Officials are hoping wildfires - not only on the West Coast but throughout the province - will not be as bad as the past two years, partly because the B.C. government has stepped up funding to keep its communities safer. It was announced in March that the provincial government was increasing its wildfire management funding to $101 million per year. That’s a 58 per cent increase from what it was in 2018.
“We’re obviously always asking for funding,” Jakobsen said. “Given what happened the past two years, the government in its wisdom decided to give us a budget surplus.”
Kyla Fraser, a fire information officer with BC Wildfire Service’s provincial office in Kamloops, said the additional funding will help by enhancing aerial availability and hiring more contracted crews to battle blazes. Plus, the extra money will also enable officials to purchase night-vision goggles, drones and hand-held computers to better fight wildfires.
“These are all things we’d be introducing this year,” she said of new technological purchases BC Wildfire Service will now have at its assets.
The new technology will be part of a pilot project being undertaken this summer. Night-vision goggles will be useful to assist in early detection and responses to wildfires.
Additional provincial funding will also help communities initiate or expand fire prevention and awareness programs.
The increased wildfire management funding is on top of the new $50-million Community Resiliency Investment program which the B.C. government announced this past September.
This money was targeted to help First Nations and other communities in the province decrease their wildfire risks.
In its 2019 budget announced earlier this year, provincial officials decided to bump up funding for this new program by an additional $10 million, bringing funding up to $60 million.
Last year the B.C. Assembly of First Nations had urged both the provincial and Canadian governments to provide resources to deal with wildfires.
Like its B.C. counterparts, the federal government has also stepped up to offer some assistance.

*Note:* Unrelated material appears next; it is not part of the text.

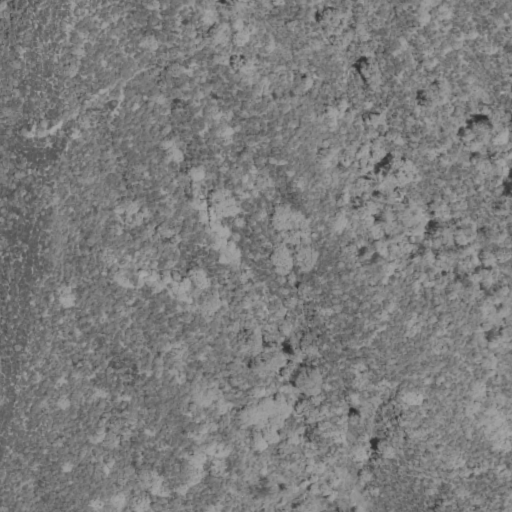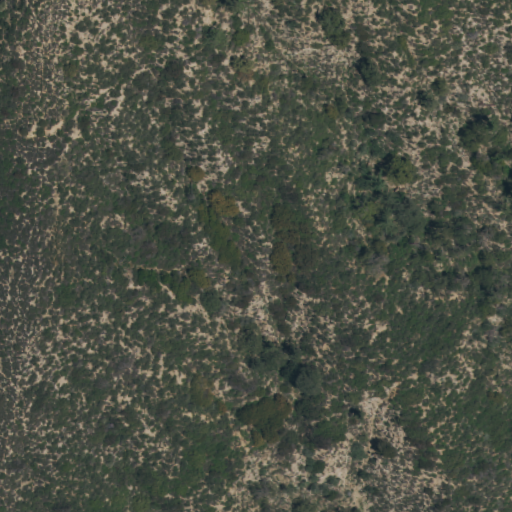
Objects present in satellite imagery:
road: (134, 88)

When the federal budget was tabled in March this year $200 million was promised to be distributed among the 198 First Nation communities in B.C. That money is intended to go towards emergency training and equipment to help counteract climate change effects.
The BC Wildfire Service updates its fire danger ratings throughout the province on a daily basis. Members of the public can view these ratings at https://www2.gov.bc.ca/gov/content/safety/wildfire-status/wildfire-situation/fire-danger.
There have been high to extreme danger ratings in the northern parts of the province so far this season. Fraser said the West Coast, which covers a massive area, has primarily had moderate to high danger ratings. Forecasts called for some rain on the coast in the early portions of the first week of June.
“We’re sitting in a fairly nice place at the moment,” Fraser said. “The more moisture we have the better.”